Manama: A Kuwaiti parliamentary committee has endorsed a draft law to impose taxes on remittances by expatriates in the country.This came despite recommendations from the government, the central bank and financial experts against such a move.

The members of the financial committee voted four to one to refer the bill to the parliament for debate among its members. 

If the draft is approved, it will be referred to the government and in case the cabinet accepts it, it becomes law.

The legislative committee had earlier rejected the draft, saying that it was unconstitutional.

The Central Bank said that imposing taxes on remittances would harm Kuwait’s reputation, weaken the financial situation in the country, affect the fight against money laundering and terrorism and create a parallel black market for sending money home.

However, Salah Khorshid, the chairman of the financial committee, said that they had taken into consideration the views of consultants, legal experts and a constitution specialist to ensure there were no breach of the constitution.

He added that the government had reservations about the bill “because it has the intention of imposing taxes on both Kuwaiti citizens and expatriates,” he added.

However, the committee said that taxes should be levied only on foreigners.

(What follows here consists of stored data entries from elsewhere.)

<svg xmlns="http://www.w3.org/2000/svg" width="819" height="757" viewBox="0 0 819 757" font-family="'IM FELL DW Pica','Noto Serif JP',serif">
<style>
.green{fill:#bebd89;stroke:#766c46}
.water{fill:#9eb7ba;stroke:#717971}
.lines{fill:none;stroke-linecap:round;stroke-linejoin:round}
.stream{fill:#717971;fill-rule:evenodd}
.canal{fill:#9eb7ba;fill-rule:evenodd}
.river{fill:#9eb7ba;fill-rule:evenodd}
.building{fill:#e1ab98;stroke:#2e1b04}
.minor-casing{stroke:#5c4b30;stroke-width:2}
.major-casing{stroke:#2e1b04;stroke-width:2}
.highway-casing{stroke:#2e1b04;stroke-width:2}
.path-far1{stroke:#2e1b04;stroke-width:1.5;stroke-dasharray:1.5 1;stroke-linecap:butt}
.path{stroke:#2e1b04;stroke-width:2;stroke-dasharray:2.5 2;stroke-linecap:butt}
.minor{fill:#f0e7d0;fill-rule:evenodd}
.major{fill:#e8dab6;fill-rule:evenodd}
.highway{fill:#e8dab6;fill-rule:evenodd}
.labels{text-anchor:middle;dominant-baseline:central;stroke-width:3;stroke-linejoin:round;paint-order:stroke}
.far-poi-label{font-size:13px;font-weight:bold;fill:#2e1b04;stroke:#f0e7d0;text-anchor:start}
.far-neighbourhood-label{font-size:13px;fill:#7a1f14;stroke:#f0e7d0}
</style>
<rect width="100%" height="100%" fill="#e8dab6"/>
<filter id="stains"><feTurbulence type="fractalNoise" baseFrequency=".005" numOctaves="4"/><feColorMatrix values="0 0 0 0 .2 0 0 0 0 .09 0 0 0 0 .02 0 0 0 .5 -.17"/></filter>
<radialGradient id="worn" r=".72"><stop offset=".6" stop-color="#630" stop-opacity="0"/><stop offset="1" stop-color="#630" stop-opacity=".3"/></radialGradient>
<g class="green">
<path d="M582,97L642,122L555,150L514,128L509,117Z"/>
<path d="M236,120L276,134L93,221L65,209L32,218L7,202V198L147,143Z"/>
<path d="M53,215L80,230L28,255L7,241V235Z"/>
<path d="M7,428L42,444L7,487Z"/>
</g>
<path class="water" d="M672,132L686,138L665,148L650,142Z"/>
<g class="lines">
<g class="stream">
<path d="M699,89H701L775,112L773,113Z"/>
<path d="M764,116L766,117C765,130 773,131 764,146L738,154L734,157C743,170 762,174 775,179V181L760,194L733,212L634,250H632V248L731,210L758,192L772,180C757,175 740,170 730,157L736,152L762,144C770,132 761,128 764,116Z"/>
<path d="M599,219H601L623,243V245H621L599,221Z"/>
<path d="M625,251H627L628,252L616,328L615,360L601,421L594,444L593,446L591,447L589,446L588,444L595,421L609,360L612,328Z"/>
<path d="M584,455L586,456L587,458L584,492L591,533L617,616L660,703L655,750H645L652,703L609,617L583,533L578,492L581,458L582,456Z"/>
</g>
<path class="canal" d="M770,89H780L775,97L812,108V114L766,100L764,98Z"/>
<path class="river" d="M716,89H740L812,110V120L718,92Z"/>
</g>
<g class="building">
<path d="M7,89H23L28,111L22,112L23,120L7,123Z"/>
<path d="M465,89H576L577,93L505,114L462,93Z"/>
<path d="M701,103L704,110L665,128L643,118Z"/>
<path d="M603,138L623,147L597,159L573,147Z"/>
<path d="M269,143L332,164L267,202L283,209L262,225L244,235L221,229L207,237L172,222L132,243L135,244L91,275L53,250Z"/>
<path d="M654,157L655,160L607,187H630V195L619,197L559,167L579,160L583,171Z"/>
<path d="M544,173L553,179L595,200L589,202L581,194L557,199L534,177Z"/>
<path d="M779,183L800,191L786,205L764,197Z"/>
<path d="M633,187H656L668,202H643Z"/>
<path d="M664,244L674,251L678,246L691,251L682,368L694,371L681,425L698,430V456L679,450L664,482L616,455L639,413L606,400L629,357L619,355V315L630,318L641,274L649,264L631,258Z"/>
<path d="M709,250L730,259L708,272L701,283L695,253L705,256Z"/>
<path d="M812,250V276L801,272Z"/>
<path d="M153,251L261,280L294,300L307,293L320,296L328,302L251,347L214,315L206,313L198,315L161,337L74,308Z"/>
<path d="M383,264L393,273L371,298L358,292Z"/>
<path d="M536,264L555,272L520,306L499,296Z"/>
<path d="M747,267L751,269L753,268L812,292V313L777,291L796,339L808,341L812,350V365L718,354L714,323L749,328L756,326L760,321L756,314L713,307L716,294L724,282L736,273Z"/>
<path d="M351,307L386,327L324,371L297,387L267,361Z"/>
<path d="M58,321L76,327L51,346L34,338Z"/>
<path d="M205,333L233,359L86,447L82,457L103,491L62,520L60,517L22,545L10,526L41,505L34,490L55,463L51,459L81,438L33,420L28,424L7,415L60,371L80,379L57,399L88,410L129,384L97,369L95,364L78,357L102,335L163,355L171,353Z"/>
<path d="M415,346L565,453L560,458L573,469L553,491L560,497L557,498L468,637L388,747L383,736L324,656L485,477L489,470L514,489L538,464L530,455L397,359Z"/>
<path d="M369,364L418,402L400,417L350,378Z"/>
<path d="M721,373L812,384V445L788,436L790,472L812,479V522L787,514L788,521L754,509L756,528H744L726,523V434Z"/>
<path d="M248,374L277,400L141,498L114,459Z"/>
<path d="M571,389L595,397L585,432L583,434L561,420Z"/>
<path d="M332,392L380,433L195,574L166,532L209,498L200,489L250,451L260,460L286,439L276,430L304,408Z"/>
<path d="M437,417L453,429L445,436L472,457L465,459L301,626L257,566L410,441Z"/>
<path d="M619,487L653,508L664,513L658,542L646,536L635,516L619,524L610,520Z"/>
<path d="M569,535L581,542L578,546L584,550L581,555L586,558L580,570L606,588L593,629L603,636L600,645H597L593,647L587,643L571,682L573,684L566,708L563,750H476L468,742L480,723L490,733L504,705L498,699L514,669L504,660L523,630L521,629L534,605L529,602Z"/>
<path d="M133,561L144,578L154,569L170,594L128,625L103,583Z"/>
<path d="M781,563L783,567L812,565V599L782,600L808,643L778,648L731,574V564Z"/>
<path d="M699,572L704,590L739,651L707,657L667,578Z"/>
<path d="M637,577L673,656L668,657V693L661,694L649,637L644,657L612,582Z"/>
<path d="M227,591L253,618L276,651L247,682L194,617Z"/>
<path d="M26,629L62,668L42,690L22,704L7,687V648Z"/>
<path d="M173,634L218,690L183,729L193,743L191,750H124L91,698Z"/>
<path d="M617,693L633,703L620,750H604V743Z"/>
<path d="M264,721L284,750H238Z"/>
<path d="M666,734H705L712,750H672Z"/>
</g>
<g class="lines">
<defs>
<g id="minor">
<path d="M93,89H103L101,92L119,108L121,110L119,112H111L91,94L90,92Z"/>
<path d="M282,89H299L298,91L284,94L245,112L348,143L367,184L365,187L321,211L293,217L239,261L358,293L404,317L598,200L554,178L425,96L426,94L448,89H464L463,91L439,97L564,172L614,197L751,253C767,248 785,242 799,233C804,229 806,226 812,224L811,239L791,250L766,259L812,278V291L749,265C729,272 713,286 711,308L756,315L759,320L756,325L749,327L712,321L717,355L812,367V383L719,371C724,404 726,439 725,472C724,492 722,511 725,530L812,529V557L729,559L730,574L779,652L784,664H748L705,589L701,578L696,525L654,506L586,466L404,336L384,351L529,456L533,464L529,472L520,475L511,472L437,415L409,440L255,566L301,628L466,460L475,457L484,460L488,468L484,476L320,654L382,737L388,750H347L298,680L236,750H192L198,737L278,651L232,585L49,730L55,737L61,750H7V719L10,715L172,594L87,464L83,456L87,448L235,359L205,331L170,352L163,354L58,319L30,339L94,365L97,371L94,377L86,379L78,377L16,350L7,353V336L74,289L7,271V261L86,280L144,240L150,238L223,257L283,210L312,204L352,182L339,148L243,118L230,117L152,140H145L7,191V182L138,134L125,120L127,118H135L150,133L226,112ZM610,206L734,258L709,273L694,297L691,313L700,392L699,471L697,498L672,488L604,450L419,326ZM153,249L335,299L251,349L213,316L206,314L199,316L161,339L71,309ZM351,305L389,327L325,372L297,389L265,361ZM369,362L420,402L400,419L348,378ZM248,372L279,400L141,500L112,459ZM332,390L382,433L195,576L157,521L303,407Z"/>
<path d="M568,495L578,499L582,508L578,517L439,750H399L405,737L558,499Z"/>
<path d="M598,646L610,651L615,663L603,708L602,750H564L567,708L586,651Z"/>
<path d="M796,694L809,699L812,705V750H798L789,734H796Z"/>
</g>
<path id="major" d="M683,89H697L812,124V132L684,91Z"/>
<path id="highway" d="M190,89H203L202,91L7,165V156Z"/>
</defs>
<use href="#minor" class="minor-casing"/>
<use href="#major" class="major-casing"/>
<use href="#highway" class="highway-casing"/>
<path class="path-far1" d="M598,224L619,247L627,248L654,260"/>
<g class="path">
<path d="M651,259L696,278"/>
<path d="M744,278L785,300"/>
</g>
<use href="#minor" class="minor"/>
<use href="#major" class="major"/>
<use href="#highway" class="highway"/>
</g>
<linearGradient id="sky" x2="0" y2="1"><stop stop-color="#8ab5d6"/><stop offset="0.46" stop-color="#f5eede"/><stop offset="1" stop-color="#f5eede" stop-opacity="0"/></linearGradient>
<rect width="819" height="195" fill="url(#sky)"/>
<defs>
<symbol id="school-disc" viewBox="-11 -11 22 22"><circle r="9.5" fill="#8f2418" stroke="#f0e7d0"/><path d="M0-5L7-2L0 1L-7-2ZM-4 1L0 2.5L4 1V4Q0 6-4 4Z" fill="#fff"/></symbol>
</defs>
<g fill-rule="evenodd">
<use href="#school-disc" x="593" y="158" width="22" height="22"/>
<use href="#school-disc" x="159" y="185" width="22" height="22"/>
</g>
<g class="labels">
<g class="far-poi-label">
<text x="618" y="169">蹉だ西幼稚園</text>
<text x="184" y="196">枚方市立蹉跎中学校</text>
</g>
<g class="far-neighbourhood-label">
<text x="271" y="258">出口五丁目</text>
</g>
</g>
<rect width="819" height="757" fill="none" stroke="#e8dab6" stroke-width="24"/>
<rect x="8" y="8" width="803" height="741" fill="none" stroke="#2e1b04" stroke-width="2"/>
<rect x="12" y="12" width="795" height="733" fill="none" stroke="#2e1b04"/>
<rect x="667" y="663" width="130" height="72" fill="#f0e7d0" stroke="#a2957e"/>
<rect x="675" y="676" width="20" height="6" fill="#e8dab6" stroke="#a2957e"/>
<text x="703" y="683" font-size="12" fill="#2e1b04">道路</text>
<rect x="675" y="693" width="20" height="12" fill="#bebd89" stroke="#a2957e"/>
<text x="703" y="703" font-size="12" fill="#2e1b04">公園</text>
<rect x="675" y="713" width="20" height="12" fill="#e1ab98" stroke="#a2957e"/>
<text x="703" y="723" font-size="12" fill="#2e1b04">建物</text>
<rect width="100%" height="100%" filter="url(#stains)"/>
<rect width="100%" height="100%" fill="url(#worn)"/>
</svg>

Such a decision would help provide the state with KD70 million from the remittances that amounted to KD 19 billion, he said, quoted by Kuwaiti media.
Khorshid argued that three other Gulf Cooperation Council (GCC) countries had a law permitting taxes on remittances.

The GCC comprises Bahrain, Kuwait, Oman, Qatar, Saudi Arabia and the United Arab Emirates.

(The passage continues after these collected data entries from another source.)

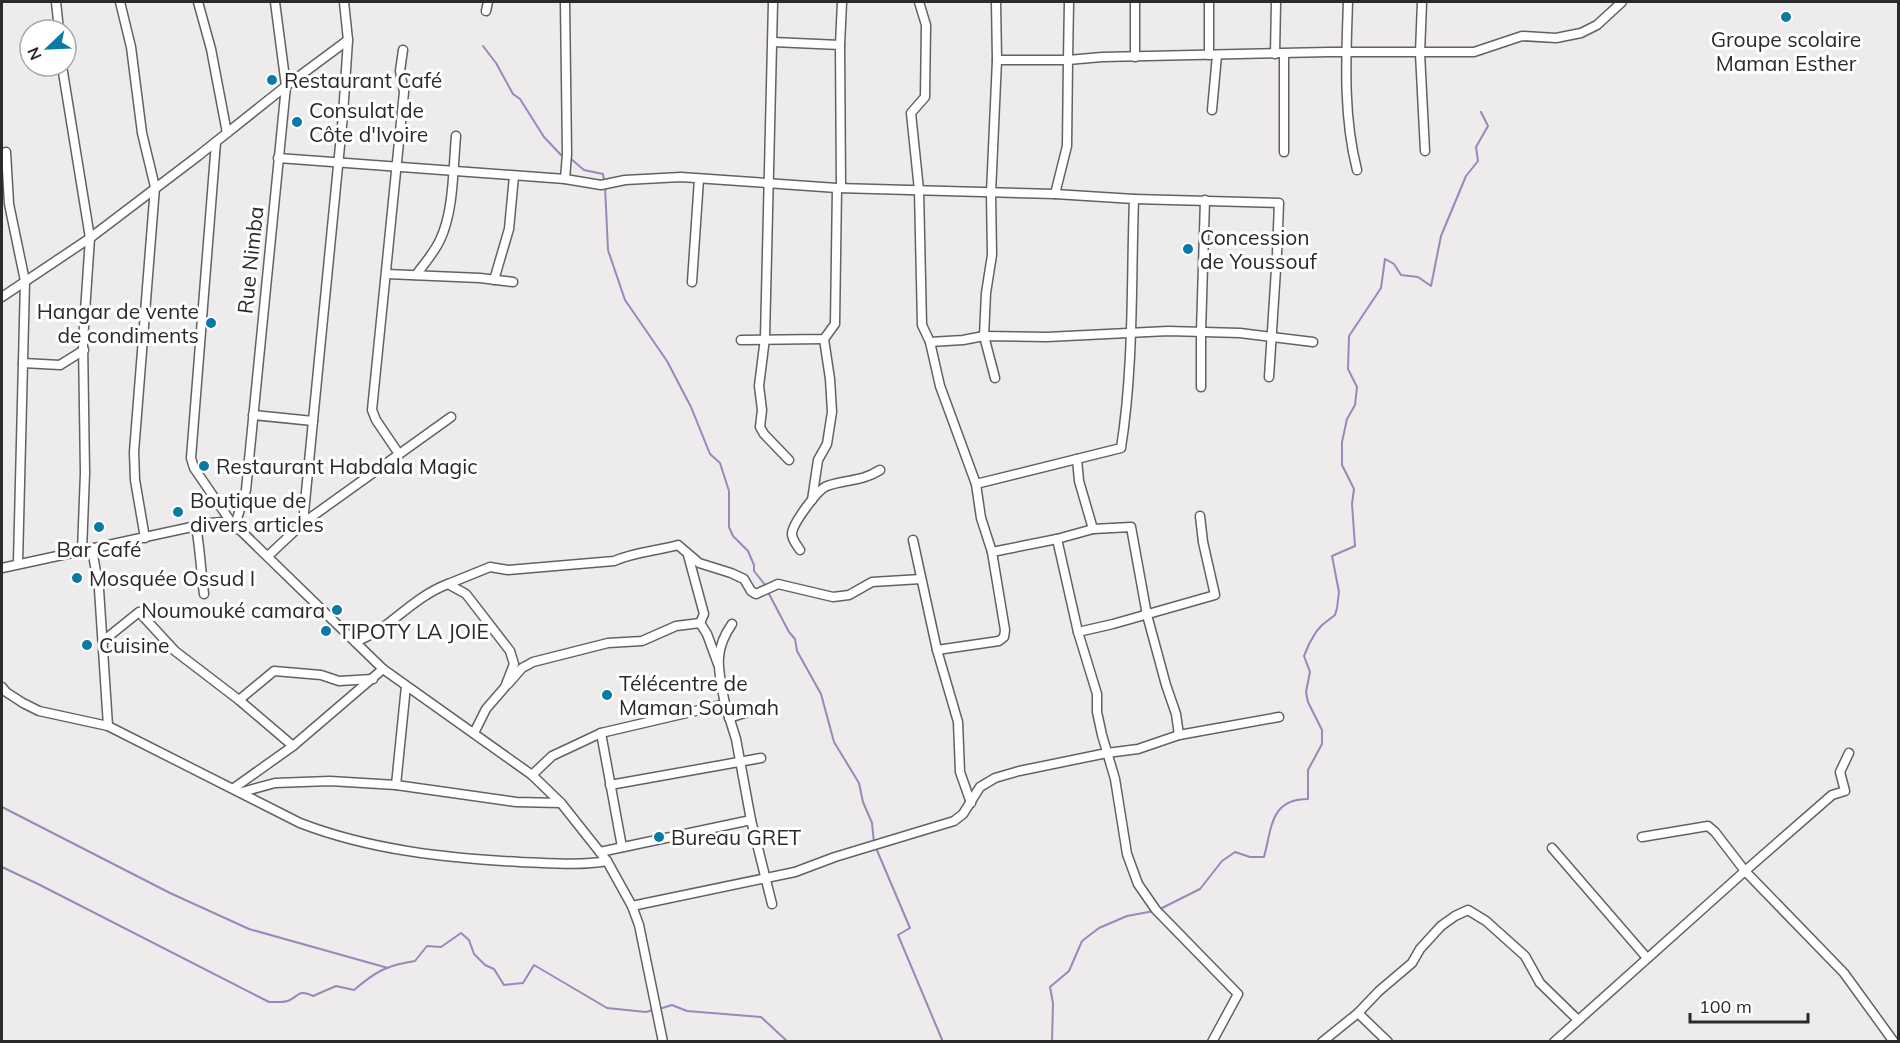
<svg xmlns="http://www.w3.org/2000/svg" width="1900" height="1043" font-family="Mulish,sans-serif">
  <style>
    .lines { fill: none; stroke-linecap: round; stroke-linejoin: round }
    .stream { stroke: #9789b9; stroke-width: 2 }
    .minor-casing { stroke: #646162; stroke-width: 11 }
    .minor { stroke: #fff; stroke-width: 8 }
    .poi-dot { fill: #087aa3; stroke: #fff; stroke-width: 2 }
    .labels { text-anchor: middle; dominant-baseline: central; stroke-width: 6; stroke-linejoin: round; paint-order: stroke }
    .poi-label { font-size: 21px; fill: #2b2a2b; stroke: #fff; text-anchor: start }
    .street-label { font-size: 21px; fill: #2b2a2b; stroke: #fff }
  </style>
  <rect width="100%" height="100%" fill="#eeebed"/>
  <g class="lines">
    <g class="stream">
      <polyline points="483,46 496,63 513,94 520,99 544,137 561,155 564,156"/>
      <polyline points="570,158 584,170 603,174 604,180"/>
      <polyline points="605,186 608,250 625,300 667,361 691,407 710,454 720,463 729,491 729,527 733,536 748,551 754,565 754,571 766,586"/>
      <polyline points="768,592 789,632 795,639 797,651 821,694 834,742 859,783 863,802 872,823 874,843"/>
      <polyline points="2,807 170,893 249,929 388,968"/>
      <polyline points="876,848 910,928 898,935 943,1042"/>
      <path d="M 2,867 L 40,885 L 269,1002 C 275,1002 284,1003 290,1000 C 300,994 300,990 313,996 L 336,986 L 354,990 C 375,972 387,965 415,961 L 427,946 L 441,947 L 461,933 L 469,940 L 474,954 L 485,965 L 494,969 L 504,985 L 523,983 L 534,965 L 607,1008 L 646,1012 L 653,1010"/>
      <path d="M 1160,909 L 1200,889 L 1222,861 L 1235,852 L 1250,857 L 1264,857 C 1272,828 1270,799 1308,799 L 1308,770 L 1322,744 L 1322,730 L 1308,702 L 1306,692 L 1310,672 L 1304,656 L 1309,644 L 1316,632 L 1322,625 L 1335,615 L 1337,608 L 1339,592 L 1332,556 L 1355,546 L 1352,504 L 1354,489 L 1342,465 L 1342,442 L 1347,419 L 1355,405 L 1357,387 L 1348,369 L 1349,336 L 1381,288 L 1385,259 L 1394,264 L 1401,275 L 1418,277 L 1431,286 L 1441,236 L 1466,176 L 1478,161 L 1476,147 L 1488,126 L 1481,112"/>
      <polyline points="659,1009 672,1005 687,1011 761,1017 788,1042"/>
      <polyline points="1052,1042 1053,1003 1050,987 1069,971 1082,941 1099,928 1127,916 1154,911"/>
    </g>
    <defs>
      <g id="minor">
        <polyline points="56,2 59,30"/>
        <polyline points="120,2 131,47 142,133 155,187 134,452 135,480 145,538"/>
        <polyline points="198,2 211,49 227,133"/>
        <polyline points="565,2 567,154 565,179"/>
        <polyline points="773,2 765,338 759,386 762,410 760,427 764,434 789,460"/>
        <polyline points="919,2 926,25 925,97 911,113 919,190 922,325 930,342"/>
        <polyline points="1135,2 1135,57"/>
        <polyline points="1209,2 1209,55"/>
        <path d="M 1348,2 C 1346,59 1343,115 1357,170"/>
        <polyline points="1422,2 1420,53 1425,151"/>
        <polyline points="486,11 488,2"/>
        <polyline points="773,42 840,45 841,187"/>
        <polyline points="840,45 842,2"/>
        <polyline points="1275,54 1276,2"/>
        <polyline points="997,60 1068,60 1069,2"/>
        <polyline points="62,66 90,238 83,341 85,473 82,551"/>
        <polyline points="1212,110 1217,55"/>
        <polyline points="216,142 191,458 194,468 231,522"/>
        <polyline points="6,152 9,204 25,281 18,563"/>
        <polyline points="1284,152 1284,54"/>
        <polyline points="278,158 565,179 601,185 625,180 681,177 837,188 1055,194 1067,146 1068,60 1102,57 1329,52 1474,52 1522,36 1556,38 1581,33 1597,25 1622,2"/>
        <polyline points="1134,199 1279,203 1277,254 1269,377"/>
        <polyline points="387,274 480,278 513,282"/>
        <path d="M 416,275 C 424,264 434,253 440,240 C 454,211 453,168 456,136"/>
        <polyline points="494,280 509,229 514,176"/>
        <polyline points="692,282 699,179"/>
        <polyline points="2,297 90,238 198,156 286,86 348,40"/>
        <polyline points="741,340 824,339 835,324 837,188"/>
        <polyline points="23,363 60,365 84,350"/>
        <polyline points="995,378 984,336 986,293 992,255 991,193 997,60 996,2"/>
        <polyline points="1201,387 1201,332 1205,200"/>
        <polyline points="253,415 313,421"/>
        <polyline points="399,454 376,420 372,410 404,92 400,71 403,50"/>
        <polyline points="1077,459 1079,481 1093,529"/>
        <path d="M 976,484 L 1121,448 C 1134,366 1131,282 1134,199 L 1055,194"/>
        <polyline points="812,500 818,460 827,444 832,412 830,379 824,339"/>
        <polyline points="236,522 231,522 232,529 236,529 239,526 236,522 246,490 286,86 275,2"/>
        <polyline points="303,523 343,115 348,40 344,2"/>
        <path d="M 196,526 C 200,549 201,571 204,594"/>
        <polyline points="238,528 383,669 532,775 561,803 607,861 632,906 639,925 663,1042"/>
        <polyline points="1057,539 1078,632 1097,694 1097,712 1102,735 1115,779 1127,854 1138,884 1156,910 1238,994 1212,1042"/>
        <polyline points="913,540 937,650 958,722 960,772 971,803"/>
        <polyline points="92,549 99,589 108,726"/>
        <path d="M 800,550 C 797,545 792,540 792,534 C 792,524 818,489 827,486 C 847,479 861,482 880,470"/>
        <polyline points="688,555 704,614 700,623"/>
        <polyline points="268,556 303,523 451,417"/>
        <polyline points="2,568 210,523 223,522 230,525"/>
        <path d="M 448,584 L 490,567 L 508,570 L 614,561 C 634,552 656,551 678,545 L 699,563 L 731,573 L 744,579 L 751,591 L 756,594 L 778,584 L 833,597 L 849,595 L 872,582 L 921,579"/>
        <polyline points="1078,632 1113,624 1215,595 1203,542 1200,516"/>
        <polyline points="103,641 139,612 175,651 239,700 293,746"/>
        <path d="M 356,642 C 366,637 377,632 385,626 C 406,610 424,593 448,584 L 466,594 L 510,651 L 514,664 L 505,687 L 486,709 L 474,733"/>
        <polyline points="937,650 999,641 1004,637 1005,630 992,552"/>
        <polyline points="508,684 522,668 533,662 608,643 642,641 676,626 700,623 707,634 718,664"/>
        <path d="M 2,687 L 6,692 L 23,703 L 39,711 L 108,726 L 300,823 C 370,850 446,858 520,862 C 550,863 578,866 607,861"/>
        <polyline points="239,700 274,671 321,675 339,681 373,679"/>
        <path d="M 725,704 C 719,672 712,652 732,624"/>
        <polyline points="729,718 760,708"/>
        <polyline points="601,733 622,847"/>
        <polyline points="1179,735 1176,714 1166,685 1147,615 1131,527 1093,529 1057,539 992,552 981,518 976,484 940,386 930,342 963,340 984,336 1047,337 1168,331 1240,333 1313,342"/>
        <polyline points="532,775 552,756 601,733 725,704 736,739 751,820 772,904"/>
        <polyline points="396,785 406,686"/>
        <polyline points="610,785 761,758"/>
        <polyline points="234,788 293,746 383,669"/>
        <polyline points="242,792 275,783 330,781 396,785 516,802 561,803"/>
        <polyline points="1642,837 1708,826 1715,832 1745,871 1844,973 1894,1042"/>
        <polyline points="1552,848 1647,958"/>
        <polyline points="600,852 751,820"/>
        <polyline points="632,906 795,872 835,857 954,821 963,814 980,787 995,778 1019,771 1107,753 1138,749 1179,735 1279,717"/>
        <polyline points="1358,1013 1388,1042"/>
        <polyline points="1322,1042 1358,1013 1379,991 1412,963 1420,949 1441,926 1455,916 1468,910 1486,921 1525,956 1540,983 1578,1020"/>
        <polyline points="1554,1042 1745,871 1832,795 1845,791 1840,772 1849,753"/>
      </g>
    </defs>
    <use href="#minor" class="minor-casing"/>
    <use href="#minor" class="minor"/>
  </g>
  <g class="poi-dot">
    <circle cx="1786" cy="17" r="6"/>
    <circle cx="272" cy="80" r="6"/>
    <circle cx="297" cy="122" r="6"/>
    <circle cx="1188" cy="249" r="6"/>
    <circle cx="211" cy="323" r="6"/>
    <circle cx="204" cy="466" r="6"/>
    <circle cx="178" cy="512" r="6"/>
    <circle cx="99" cy="527" r="6"/>
    <circle cx="77" cy="578" r="6"/>
    <circle cx="337" cy="610" r="6"/>
    <circle cx="326" cy="631" r="6"/>
    <circle cx="87" cy="645" r="6"/>
    <circle cx="607" cy="695" r="6"/>
    <circle cx="659" cy="837" r="6"/>
  </g>
  <g class="labels">
    <g class="poi-label">
      <text x="1786" y="39" text-anchor="middle">Groupe scolaire<tspan x="1786" dy="24">Maman Esther</tspan></text>
      <text x="284" y="80">Restaurant Café</text>
      <text x="309" y="110">Consulat de<tspan x="309" dy="24">Côte d'Ivoire</tspan></text>
      <text x="1200" y="237">Concession<tspan x="1200" dy="24">de Youssouf</tspan></text>
      <text x="199" y="311" text-anchor="end">Hangar de vente<tspan x="199" dy="24">de condiments</tspan></text>
      <text x="216" y="466">Restaurant Habdala Magic</text>
      <text x="190" y="500">Boutique de<tspan x="190" dy="24">divers articles</tspan></text>
      <text x="99" y="549" text-anchor="middle">Bar Café</text>
      <text x="89" y="578">Mosquée Ossud I</text>
      <text x="325" y="610" text-anchor="end">Noumouké camara</text>
      <text x="338" y="631">TIPOTY LA JOIE</text>
      <text x="99" y="645">Cuisine</text>
      <text x="619" y="683">Télécentre de<tspan x="619" dy="24">Maman Soumah</tspan></text>
      <text x="671" y="837">Bureau GRET</text>
    </g>
    <g class="street-label">
      <text transform="translate(250 260) rotate(-84)">Rue Nimba</text>
    </g>
  </g>
  <rect width="1900" height="1043" fill="none" stroke="#2b2a2b" stroke-width="6"/>
  <g transform="translate(48 48) rotate(247)"><circle r="28" fill="#ffffff" stroke="#aaaaaa" stroke-width="1.5"/>
  <path d="M0-4.5L10 22L0 15L-10 22Z" fill="#087aa3"/>
  <text y="-9" font-size="16" font-weight="bold" text-anchor="middle" fill="#2b2a2b">N</text>
  </g>
  <path d="M1690 1013v9h118v-9" fill="none" stroke="#2b2a2b" stroke-width="3"/>
  <text x="1699" y="1013" font-size="18" fill="#2b2a2b" stroke="#ffffff" stroke-width="4.5" paint-order="stroke">100 m</text>
</svg>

“Banks and moneychangers take fees on remittances, and the government should be the one to take them, especially that the figures that we see make us keener on the money and on the interests of the state,” he said, quoted by Kuwaiti daily Al Jarida on Monday.

MP Saleh Ashoor, the financial committee rapporteur, said that extensive consultations with experts and advisors confirmed that the draft law was fully constitutional.

Article Three of the draft law gives the Central Bank the right to see that the tax money is transferred to the Ministry of Finance, he said.

Under Article Four, any bank or moneychanger that does not comply with the law will be fined a maximum of KD10,000 while anyone who remits money not through the accredited banks and moneychangers will be sent to prison for a maximum of five years and a fine that amounts to the double of the money sent abroad.

Under the draft law, remittance taxes will be gradual with a one per cent tax for remittances of up to KD90, two per cent for KD 100-200 remittances, three per cent for KD 300-499 and five per cent for KD 500 and more.

The remittance tax will be in addition to the commission charged by moneychangers and banks.

Several analysts who opposed imposing taxes on remittances have warned against the development of a black market and back channels that allow expatriates to send money home faster and at more convenient rates.